Breckenridge resident climbs over 400,000 feet to set Max Vert October challenge record
What did you do in October? Maybe cook a new recipe, read a book or run a couple of times a week?
Breckenridge endurance athlete Christopher Fisher ran up and down mountainsides totaling 400,333 vertical feet in October. The feat is likely to be a new world record for the 26-year-old who surpassed by a wide margin the old record of 342,213 feet set by Noah Brautigam last year.
After seeing Brautigam’s performance, Fisher said he was inspired to set his own mark.
Fisher spent eight to 10 hours a day power hiking and scrambling mountainsides as part of the second annual Max Vert October challenge put on by the running event company Cirque Series.
Fisher’s uncle has lived in Breckenridge for more than 30 years, and he said he has been dabbling with mountain endurance sports since then.
About four to five years ago, Fisher said he joined the U.S. Navy, which eventually led him to the Navy SEAL endurance test. Fisher said he ended up quitting during the program’s most challenging final week, called Hell Week, and headed straight to Summit County after that.
“I started to pursue a new lifestyle where I pushed myself both physically and mentally any way I could,” Fisher said. “That’s where the whole mountain endurance stuff came from and has been growing ever since. It’s all based on quitting during a hard time during my life but never wanting to quit in my life again.”
Fisher started the first five days in Breckenridge near his home on a trail on Gibson Hill. On the fifth day, Fisher suffered a knee injury and was forced to pivot his plans for the challenge.
“I was forced to go see a physical therapist in order to get it figured out,” Fisher said. “Shortly after that PT session, I deiced to do the rest of the month in Salt Lake City on Grandeur Peak.”
Fisher would spend about 80% of the challenge on Grandeur Peak climbing the loop to the 8,299-foot summit close to 20 times and spending more time on the peak’s lower section to gain additional vertical.
Fisher’s strategy involved getting down the mountain as efficiently as possible in order to avoid being on his feet any longer than he had to be. Being in motion every day for eight to 10 hours a day can take a toll, especially traversing a mountaintop every single one of those days.
Fisher had to keep a pace of close to 13,000 feet of elevation gain a day in order to surpass 400,000 feet, but there were days when he climbed more than that. Fisher said he had one 18,000-foot day, nine 16,000-foot days and six 15,000-foot days in order to make up for the days in which his vertical was lower due to injuries.
Fisher battled a lot of injuries and fatigue throughout the month, but none of it was enough to make him throw in the towel.
“My knee got to the point the first few days of the month that I couldn’t really walk or run up or downhill,” Fisher said. “I had to figure out how to get around this obstacle in order to push on through the month. I had to tell myself I had been here before (on the brink of quitting), and you don’t want to feel the same way you did quitting once.”

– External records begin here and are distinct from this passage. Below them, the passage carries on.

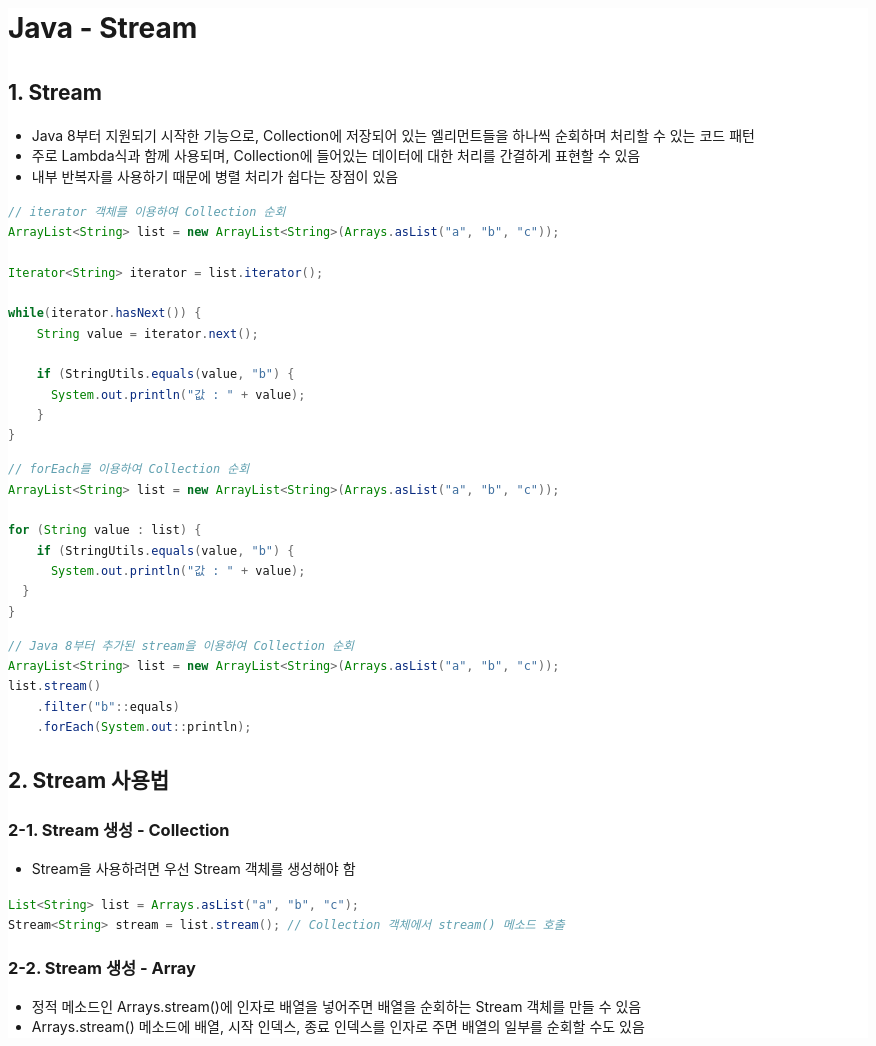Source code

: # Java - Stream

## 1. Stream
- Java 8부터 지원되기 시작한 기능으로, Collection에 저장되어 있는 엘리먼트들을 하나씩 순회하며 처리할 수 있는 코드 패턴
- 주로 Lambda식과 함께 사용되며, Collection에 들어있는 데이터에 대한 처리를 간결하게 표현할 수 있음
- 내부 반복자를 사용하기 때문에 병렬 처리가 쉽다는 장점이 있음

```java
// iterator 객체를 이용하여 Collection 순회
ArrayList<String> list = new ArrayList<String>(Arrays.asList("a", "b", "c"));

Iterator<String> iterator = list.iterator();

while(iterator.hasNext()) {
    String value = iterator.next();

    if (StringUtils.equals(value, "b") {
      System.out.println("값 : " + value);
    }
}
```

```java
// forEach를 이용하여 Collection 순회
ArrayList<String> list = new ArrayList<String>(Arrays.asList("a", "b", "c"));

for (String value : list) {
    if (StringUtils.equals(value, "b") {
      System.out.println("값 : " + value);
  }
}
```

```java
// Java 8부터 추가된 stream을 이용하여 Collection 순회
ArrayList<String> list = new ArrayList<String>(Arrays.asList("a", "b", "c"));
list.stream()
    .filter("b"::equals)    
    .forEach(System.out::println);
```

## 2. Stream 사용법

### 2-1. Stream 생성 - Collection
- Stream을 사용하려면 우선 Stream 객체를 생성해야 함

```java
List<String> list = Arrays.asList("a", "b", "c");
Stream<String> stream = list.stream(); // Collection 객체에서 stream() 메소드 호출
```

### 2-2. Stream 생성 - Array
- 정적 메소드인 Arrays.stream()에 인자로 배열을 넣어주면 배열을 순회하는 Stream 객체를 만들 수 있음
- Arrays.stream() 메소드에 배열, 시작 인덱스, 종료 인덱스를 인자로 주면 배열의 일부를 순회할 수도 있음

Fisher said he also faced other injuries, including sprained ankles, foot tendinitis and quadriceps fascia tears. Fisher also had to face about six days of cold, wind, rain and snow as he was atop Grandeur.
If the injuries and weather were not challenging enough, Fisher said he also was in a calorie deficit for the majority of the month.
“That’s with eating like 5,000 to 6,000 calories a day,” Fisher said. “For four or five days closer to the end of the day, I had to take some time to rest because I was so close to fainting on the mountain. It was a long battle of battling my injuries and being able to push past the obstacles to keep going. There was a lot of doubts if it would happen, but I made it happen.”
Fisher powered through the final days of the month in order to surpass the 400,000-foot mark.
Fisher’s vertical gain translates to close to 76 miles, which is the equivalent of climbing Mount Everest more than 13 times.
Fisher finished his final ascent Oct. 31 atop Grandeur Peak, where he spent so much of his time in the past month.
“I was super excited. My family and friends were up there waiting for me,” Fisher said. “I honestly couldn’t hold it all in. I had been waiting for that day and for that month to end for a while. It was the best feeling in the world, especially for it being the biggest accomplishment I have ever had.”